(begin)

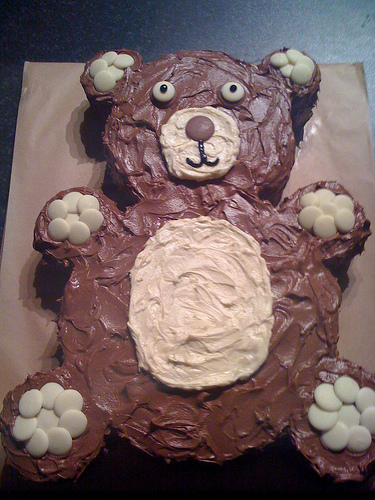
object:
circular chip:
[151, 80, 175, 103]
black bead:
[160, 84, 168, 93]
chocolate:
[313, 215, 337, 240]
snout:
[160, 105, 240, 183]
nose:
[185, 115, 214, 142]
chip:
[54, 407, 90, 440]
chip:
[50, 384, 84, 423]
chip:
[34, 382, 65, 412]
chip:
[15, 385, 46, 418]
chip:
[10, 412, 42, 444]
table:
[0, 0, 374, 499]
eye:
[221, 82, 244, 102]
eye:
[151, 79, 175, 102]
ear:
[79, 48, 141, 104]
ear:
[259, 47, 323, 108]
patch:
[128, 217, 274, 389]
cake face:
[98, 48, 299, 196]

(end)
(begin)

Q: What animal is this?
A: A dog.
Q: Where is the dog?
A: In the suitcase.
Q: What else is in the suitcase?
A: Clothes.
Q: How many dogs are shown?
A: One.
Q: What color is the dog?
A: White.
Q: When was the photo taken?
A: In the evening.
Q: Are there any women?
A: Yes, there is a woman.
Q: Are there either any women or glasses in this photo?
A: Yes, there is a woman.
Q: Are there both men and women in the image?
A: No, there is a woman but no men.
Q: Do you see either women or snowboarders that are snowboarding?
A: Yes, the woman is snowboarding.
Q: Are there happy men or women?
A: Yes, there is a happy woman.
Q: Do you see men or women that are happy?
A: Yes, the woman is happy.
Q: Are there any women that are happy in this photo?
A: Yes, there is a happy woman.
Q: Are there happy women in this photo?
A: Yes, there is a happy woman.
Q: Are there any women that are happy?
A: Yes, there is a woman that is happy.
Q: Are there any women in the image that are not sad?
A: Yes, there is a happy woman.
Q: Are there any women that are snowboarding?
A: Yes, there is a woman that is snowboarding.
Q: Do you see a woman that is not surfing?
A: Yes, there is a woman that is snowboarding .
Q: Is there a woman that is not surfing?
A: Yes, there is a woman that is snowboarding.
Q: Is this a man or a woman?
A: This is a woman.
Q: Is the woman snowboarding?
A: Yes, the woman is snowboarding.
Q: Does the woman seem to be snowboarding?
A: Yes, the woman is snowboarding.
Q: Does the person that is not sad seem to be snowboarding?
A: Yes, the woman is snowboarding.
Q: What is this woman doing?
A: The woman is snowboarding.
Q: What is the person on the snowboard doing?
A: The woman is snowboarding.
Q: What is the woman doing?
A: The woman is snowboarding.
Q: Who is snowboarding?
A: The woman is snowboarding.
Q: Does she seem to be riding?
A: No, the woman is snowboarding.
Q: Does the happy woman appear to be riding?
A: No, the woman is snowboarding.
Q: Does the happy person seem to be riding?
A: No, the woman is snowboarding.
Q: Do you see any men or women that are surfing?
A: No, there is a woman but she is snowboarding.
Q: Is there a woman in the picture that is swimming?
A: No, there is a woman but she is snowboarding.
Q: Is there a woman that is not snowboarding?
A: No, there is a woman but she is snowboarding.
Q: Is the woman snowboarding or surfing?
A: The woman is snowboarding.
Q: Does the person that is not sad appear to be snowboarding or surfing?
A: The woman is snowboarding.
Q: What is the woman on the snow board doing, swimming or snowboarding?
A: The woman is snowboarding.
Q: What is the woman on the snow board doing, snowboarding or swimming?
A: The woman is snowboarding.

(end)
(begin)

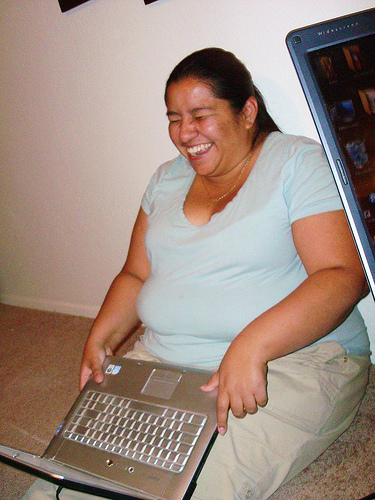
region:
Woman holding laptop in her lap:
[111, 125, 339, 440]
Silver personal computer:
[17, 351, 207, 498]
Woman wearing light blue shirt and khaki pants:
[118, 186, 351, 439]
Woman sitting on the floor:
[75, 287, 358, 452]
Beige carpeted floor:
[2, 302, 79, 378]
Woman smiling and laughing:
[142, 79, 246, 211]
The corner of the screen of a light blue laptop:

(end)

## What the task asks
Count the lines in the rows above that contain the word "either", treating uppercase and lowercase as different, and reply with only that number.

## Exercise output
2